Flugmodellclub stellt sich vor und begrüßt befreundeten Verein aus Blender

50 Flugzeuge kreisen über Stendern

Dieser Segelflieger wird in den Himmel katapultiert und kann per Fernsteuerung auf Kurs gebracht werden. - Foto: Marion Thiermann

Stendern - Von Marion Thiermann. Jedes Wochenende starten die 27 Mitglieder des Flugmodellclubs (FMC) Hoya, der seit über 30 Jahren besteht, ihre Maschinen auf ihrem Flugplatz in Stendern. Bei einem Tag der offenen Tür am Sonnabend, verbunden mit einem Freundschafts-Schaufliegen mit der befreundeten Modellfluggemeinschaft (MFG) Blender, konnten die Gäste rund 50 originalgetreue Modelle begutachten.

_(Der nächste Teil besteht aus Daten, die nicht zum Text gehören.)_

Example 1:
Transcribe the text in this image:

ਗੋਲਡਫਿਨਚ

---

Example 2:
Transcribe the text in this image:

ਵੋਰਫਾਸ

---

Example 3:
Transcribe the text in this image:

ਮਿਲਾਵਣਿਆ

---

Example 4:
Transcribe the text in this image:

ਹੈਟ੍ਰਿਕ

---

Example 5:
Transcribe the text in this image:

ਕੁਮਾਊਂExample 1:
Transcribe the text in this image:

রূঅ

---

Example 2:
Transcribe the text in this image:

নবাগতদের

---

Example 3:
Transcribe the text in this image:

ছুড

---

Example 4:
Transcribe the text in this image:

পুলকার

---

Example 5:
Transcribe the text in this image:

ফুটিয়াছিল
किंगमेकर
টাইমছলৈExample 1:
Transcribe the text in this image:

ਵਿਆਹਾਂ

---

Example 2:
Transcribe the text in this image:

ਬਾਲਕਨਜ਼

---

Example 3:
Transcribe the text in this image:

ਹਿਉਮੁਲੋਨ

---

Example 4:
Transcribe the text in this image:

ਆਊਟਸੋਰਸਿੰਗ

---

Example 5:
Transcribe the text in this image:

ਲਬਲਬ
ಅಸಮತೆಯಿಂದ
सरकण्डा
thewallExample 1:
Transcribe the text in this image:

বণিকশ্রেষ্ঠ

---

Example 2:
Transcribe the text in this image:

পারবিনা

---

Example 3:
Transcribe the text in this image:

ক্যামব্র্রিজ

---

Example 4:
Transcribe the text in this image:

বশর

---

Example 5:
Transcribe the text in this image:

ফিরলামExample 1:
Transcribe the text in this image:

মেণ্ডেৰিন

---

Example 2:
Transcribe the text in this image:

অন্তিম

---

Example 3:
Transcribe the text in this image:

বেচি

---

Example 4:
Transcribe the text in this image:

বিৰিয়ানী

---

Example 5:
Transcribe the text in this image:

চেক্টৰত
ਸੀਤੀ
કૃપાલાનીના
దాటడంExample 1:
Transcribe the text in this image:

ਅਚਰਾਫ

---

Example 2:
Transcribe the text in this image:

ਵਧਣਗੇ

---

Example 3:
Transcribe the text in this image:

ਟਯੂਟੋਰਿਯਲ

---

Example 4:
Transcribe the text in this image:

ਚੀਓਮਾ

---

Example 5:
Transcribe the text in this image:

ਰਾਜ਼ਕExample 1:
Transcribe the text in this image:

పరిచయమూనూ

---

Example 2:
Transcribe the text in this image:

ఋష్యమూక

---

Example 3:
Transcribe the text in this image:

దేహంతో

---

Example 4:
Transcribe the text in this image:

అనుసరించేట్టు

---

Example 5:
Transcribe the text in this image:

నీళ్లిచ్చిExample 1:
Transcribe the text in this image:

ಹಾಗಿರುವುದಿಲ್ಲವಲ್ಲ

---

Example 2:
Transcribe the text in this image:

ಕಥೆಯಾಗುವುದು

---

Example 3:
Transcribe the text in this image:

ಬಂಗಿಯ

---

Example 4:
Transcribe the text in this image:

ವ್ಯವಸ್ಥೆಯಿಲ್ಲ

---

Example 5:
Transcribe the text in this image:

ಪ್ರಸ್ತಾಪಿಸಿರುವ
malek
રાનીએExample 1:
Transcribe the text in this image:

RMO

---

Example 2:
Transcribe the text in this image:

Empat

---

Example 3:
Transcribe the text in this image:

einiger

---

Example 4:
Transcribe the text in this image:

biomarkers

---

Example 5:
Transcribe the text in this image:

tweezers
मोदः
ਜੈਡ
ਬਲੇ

Abwechselnd in der Luft, damit sie sich beim Starten und Landen nicht in die Quere kommen, waren Hubschrauber, Segler, Jets sowie Militärmaschinen – ferngesteuert, angetrieben durch Benzin- oder Elektromotoren und mit Flügelspannbreiten von 60 Zentimeter bis hin zu 3,70 Meter. Unter ihnen auch ein „Waco“-Doppeldecker. Der Nachbau des Originals aus den 1930er-Jahren, das heute noch gebaut wird, holt aus den 215 Kubikzentimetern seines Fünf-Zylinder-Sternmotors 13,5 PS und wiegt mit seiner Spannbreite von drei Metern und einer Rumpflänge von 2,35 Metern stolze 21,5 Kilogramm.

Die „Waco“ beim Betanken. Das Flugzeug wiegt 21,5 Kilogramm, und sein Motor leistet 13,5 PS. - Foto: Marion Thiermann

Auch der Jäger „Mirage 2000“ und ein Thermiksegler waren vertreten. Anders als die motorbetriebenen Flieger werden Thermiksegler mit einem starken Gummiband in die Luft befördert. Die Modellflugfans investieren viel feinmotorische Arbeit und Herzblut in ihr Hobby, denn ihre Flieger sind selbst gebaut oder aus Bausätzen gefertigt.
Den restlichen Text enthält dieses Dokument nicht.